CONSEGNA.
Ricopi il passo dell'articolo sull'accordo tra Universal Music Group e Google compreso tra «LEGGI ANCHE >» e «dai suoi strumenti.», estremi inclusi.

TESTO FORNITO.
▼
Si possono “legalizzare” le canzoni deepfake generate con l’AI?

Universal Music Group (una delle più importanti etichette mondiali) e Google stanno per chiudere un accordo che consentirà a chi detiene i diritti d'autore di monetizzare anche per la creazione di brani attraverso l'AI

10/08/2023 di Enzo Boldi

«Si non potes inimicum tuum vincere, habeas eum amicum». Questa frase, attribuita a Caio Giulio Cesare e che tradotta in italiano vuol dire «Se non puoi sconfiggere il nemico, fattelo amico», sembra essere la perfetta sintesi della trattativa arrivata quasi in porto tra un gigante delle etichette musicali e la più importante e influente azienda Big Tech. L’accordo tra la Universal Music Group e Google sta per rivoluzionare l’ecosistema del mondo fatto di melodie e parole, con l’obiettivo di trarre profitto anche dalla “diffusione” di quei brani deepfake che da tempo imperversano in rete e sulle principali reti di social networking.

LEGGI ANCHE > «L’AI applicata alla musica è ancora acerba, ma siamo obbligati a stare al passo», l’intervista a Marco Arata

La trattativa per giungere all’accordo – non ancora sancito in forma ufficiale – è rimasta silente per molti mesi. In questo lasso di tempo, però, la Universal si è più volte esposta contro le violazioni del diritto d’autore provocate dall’abuso di strumenti di intelligenza artificiale. Per esempio, ha chiesto alle principali piattaforme di musica in streaming (da Apple Music a Spotify) di rimuovere dalle loro librerie i brani generati con l’AI e i deepfake. Inoltre, meno di un mese fa la stessa etichetta musicale ha chiesto al Congresso USA una legge per tutelare il diritto d’autore dall’intelligenza artificiale e dai suoi strumenti.
▲
INSIEME DI DATI.
▼
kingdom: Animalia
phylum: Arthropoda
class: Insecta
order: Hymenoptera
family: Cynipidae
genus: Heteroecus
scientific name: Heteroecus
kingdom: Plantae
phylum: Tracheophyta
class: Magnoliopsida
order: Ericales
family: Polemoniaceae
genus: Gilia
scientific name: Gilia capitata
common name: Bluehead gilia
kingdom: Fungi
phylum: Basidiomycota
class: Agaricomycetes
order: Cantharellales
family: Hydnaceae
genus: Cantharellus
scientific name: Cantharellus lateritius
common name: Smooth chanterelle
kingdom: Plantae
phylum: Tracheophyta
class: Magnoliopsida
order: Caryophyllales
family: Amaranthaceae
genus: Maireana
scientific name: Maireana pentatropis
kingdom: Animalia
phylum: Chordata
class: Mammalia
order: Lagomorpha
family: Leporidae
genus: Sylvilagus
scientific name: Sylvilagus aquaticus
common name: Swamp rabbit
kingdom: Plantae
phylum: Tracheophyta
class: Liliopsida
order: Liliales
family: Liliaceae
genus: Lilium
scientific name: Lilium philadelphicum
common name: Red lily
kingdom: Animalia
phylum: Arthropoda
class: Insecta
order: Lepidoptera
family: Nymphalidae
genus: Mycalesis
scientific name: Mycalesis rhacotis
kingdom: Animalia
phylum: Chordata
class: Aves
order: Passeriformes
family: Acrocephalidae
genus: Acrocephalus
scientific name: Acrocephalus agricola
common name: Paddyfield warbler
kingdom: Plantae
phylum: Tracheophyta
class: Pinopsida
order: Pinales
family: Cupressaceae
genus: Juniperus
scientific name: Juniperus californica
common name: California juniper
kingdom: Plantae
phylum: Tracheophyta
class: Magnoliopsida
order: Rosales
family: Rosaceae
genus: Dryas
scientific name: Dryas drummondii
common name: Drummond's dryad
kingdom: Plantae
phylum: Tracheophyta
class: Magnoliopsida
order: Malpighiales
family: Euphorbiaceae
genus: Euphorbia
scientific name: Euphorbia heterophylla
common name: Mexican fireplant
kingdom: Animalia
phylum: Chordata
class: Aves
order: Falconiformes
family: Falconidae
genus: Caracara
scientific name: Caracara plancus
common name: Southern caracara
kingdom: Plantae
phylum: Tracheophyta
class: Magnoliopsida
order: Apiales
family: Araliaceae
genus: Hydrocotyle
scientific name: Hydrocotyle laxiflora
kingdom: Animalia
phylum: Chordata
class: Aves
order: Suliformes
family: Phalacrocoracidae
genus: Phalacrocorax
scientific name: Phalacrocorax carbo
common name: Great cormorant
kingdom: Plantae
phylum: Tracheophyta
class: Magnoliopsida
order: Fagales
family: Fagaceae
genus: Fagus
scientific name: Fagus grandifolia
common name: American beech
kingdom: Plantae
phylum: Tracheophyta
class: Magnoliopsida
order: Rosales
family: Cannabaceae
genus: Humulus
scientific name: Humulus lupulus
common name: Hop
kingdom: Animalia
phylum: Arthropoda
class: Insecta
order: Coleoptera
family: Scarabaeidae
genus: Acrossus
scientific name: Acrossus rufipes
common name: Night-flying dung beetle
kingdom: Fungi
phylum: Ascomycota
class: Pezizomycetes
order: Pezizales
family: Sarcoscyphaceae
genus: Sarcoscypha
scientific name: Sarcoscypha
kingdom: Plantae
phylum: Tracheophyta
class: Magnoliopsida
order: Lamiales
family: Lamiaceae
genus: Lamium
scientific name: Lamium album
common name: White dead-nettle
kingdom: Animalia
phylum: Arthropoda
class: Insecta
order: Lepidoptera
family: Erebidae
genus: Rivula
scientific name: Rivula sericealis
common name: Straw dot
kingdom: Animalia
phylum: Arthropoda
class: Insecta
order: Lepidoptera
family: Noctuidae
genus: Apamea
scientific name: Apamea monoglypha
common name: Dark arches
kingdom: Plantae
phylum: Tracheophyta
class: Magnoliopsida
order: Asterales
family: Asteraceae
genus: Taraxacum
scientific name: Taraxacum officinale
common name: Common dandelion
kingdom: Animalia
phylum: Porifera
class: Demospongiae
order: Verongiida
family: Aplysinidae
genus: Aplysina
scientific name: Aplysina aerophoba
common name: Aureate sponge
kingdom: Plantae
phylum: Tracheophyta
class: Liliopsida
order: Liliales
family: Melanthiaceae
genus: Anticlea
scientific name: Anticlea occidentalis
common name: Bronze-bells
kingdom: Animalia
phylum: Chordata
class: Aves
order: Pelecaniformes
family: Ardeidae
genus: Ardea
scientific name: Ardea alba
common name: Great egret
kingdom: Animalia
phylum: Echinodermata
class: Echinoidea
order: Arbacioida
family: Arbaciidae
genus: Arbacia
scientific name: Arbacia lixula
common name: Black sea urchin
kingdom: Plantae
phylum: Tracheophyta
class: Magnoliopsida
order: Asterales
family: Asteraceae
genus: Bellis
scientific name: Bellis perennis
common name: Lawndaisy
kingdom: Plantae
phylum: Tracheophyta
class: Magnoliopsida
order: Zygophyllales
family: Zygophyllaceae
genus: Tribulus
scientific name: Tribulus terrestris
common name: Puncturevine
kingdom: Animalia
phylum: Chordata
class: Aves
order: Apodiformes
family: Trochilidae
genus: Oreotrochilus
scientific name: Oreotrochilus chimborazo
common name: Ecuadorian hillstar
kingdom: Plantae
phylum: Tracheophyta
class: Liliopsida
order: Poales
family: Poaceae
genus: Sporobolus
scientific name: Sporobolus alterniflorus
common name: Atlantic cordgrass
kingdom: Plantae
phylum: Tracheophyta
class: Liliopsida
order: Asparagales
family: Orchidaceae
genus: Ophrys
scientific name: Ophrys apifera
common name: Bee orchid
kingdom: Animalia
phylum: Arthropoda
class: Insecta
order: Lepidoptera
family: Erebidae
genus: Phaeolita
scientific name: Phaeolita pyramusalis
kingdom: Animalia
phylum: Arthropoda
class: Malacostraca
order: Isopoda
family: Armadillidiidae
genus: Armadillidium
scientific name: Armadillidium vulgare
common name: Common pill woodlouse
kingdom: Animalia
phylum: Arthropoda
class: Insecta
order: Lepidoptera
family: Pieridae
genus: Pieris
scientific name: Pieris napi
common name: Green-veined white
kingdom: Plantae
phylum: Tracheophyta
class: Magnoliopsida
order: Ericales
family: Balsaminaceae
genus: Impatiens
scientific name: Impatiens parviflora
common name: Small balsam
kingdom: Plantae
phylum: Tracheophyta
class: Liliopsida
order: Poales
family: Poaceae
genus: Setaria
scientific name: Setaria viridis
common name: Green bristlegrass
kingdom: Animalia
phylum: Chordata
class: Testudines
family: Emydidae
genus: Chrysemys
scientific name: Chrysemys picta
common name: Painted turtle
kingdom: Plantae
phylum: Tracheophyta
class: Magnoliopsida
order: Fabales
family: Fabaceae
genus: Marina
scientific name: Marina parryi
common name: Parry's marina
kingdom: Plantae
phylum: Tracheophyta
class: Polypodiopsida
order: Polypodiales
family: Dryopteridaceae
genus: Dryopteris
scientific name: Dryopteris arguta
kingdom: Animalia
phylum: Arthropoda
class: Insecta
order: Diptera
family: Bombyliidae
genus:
▲
ESITO DELL'ESERCIZIO.
LEGGI ANCHE > «L’AI applicata alla musica è ancora acerba, ma siamo obbligati a stare al passo», l’intervista a Marco Arata

La trattativa per giungere all’accordo – non ancora sancito in forma ufficiale – è rimasta silente per molti mesi. In questo lasso di tempo, però, la Universal si è più volte esposta contro le violazioni del diritto d’autore provocate dall’abuso di strumenti di intelligenza artificiale. Per esempio, ha chiesto alle principali piattaforme di musica in streaming (da Apple Music a Spotify) di rimuovere dalle loro librerie i brani generati con l’AI e i deepfake. Inoltre, meno di un mese fa la stessa etichetta musicale ha chiesto al Congresso USA una legge per tutelare il diritto d’autore dall’intelligenza artificiale e dai suoi strumenti.